Recorde-se que o cálculo do IMI é feito através da multiplicação do VPT do imóvel pela taxa de IMI. Já as taxas do IMI, que variam entre e 0,3% e 0,45% para os prédios urbanos, são fixadas anualmente pelos municípios da área de localização dos imóveis e comunicadas à AT até 31 de dezembro de cada ano, para aplicação na cobrança do imposto no ano seguinte.
ANMP ainda não foi ouvida para atualização do coeficiente de localização
O JE contactou a Associação Nacional de Municípios Portugueses (ANMP) sobre a proposta de revisão dos coeficientes de localização que foi entregue ao Governo em2019 e não chegou a avançar em 2020 com a pandemia, tendo fonte oficial avançado que a associação não foi contactada para aquela revisão no mandato da nova presidente da ANMP, Luis Salgueiro, que substituiu Manuel Machado, em dezembro de 2021.
A CNAPU é presidida pela diretora-geral da Autoridade Tributária e Aduaneira e constituída por representantes da associação nacional de municípios, das associações de inquilinos, de proprietários e de construtores, das empresas de mediação imobiliária e ainda um representante dos avaliadores.
As propostas de atualização dos coeficientes de localização são apresentadas pela Associação Nacional de Municípios Portugueses à CNAPU, que as valida e submete à aprovação do Governo.
A alteração dos VPT em função de novos coeficientes de localização apenas ocorrerá para imóveis novos ou para os que sejam alvo obras de modificação ou reconstrução, de mudança de afetação ou ainda na sequência de uma nova avaliação.
Proposta de revisão concluída em 2019 não foi aplicada
Em 2019, foi concluída uma proposta de revisão dos coeficientes de localização, que servem de referência na determinação do VPT e que podem influenciar o IMI.
Na altura, a proposta da CNAPU chegou a ser submetida à apreciação do Governo e vários elementos representados nesta Comissão adiantaram que para várias zonas de concelhos situados na faixa litoral foi proposto um agravamento dos coeficientes de localização, sobretudo daqueles que se encontravam em valores intermédios.
Em Lisboa e no Porto houve vários casos em que se registou um agravamento destes coeficientes, por exemplo, em toda a zona ribeirinha – com destaque para a área da Expo –, na Baixa, nas Avenidas Novas, em Campo de Ourique e em Telheiras.

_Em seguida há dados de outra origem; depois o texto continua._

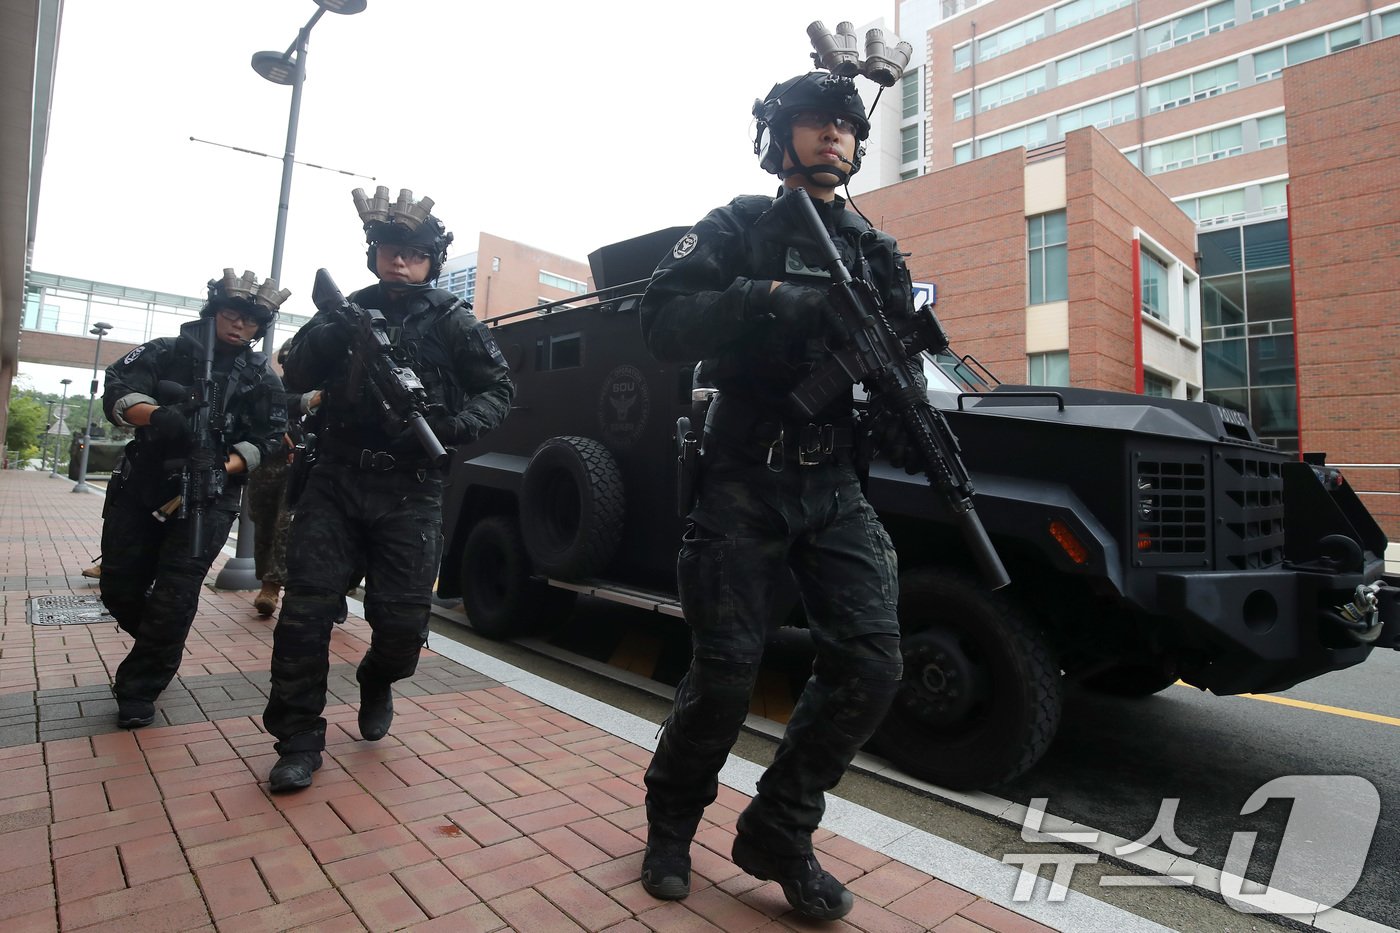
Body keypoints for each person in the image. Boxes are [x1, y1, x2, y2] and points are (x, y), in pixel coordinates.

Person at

E o mesmo sucedeu com algumas zonas de cidades limítrofes, bem como no Porto, haverá subidas, mas menos expressivas, nomeadamente na zona da Foz, Hospital de São João e Gaia.
Em algumas zonas do interior do país, pelo contrário, a proposta da CNAPU foi no sentido de reduzir alguns dos coeficientes de localização. Este desagravamento teve em conta o comportamento dos preços das transações de imóveis nestas zonas observados desde 2015. A proposta da CNAPU será agora submetida à apreciação do Governo.
O Código do IMI prevê que, a cada três anos, a CNAPU proponha ao Governo os coeficientes de localização máximos e mínimos a aplicar em cada município, tendo a última revisão ocorrido em 2015 e sido incorporada nas avaliações realizadas de 2016 em diante.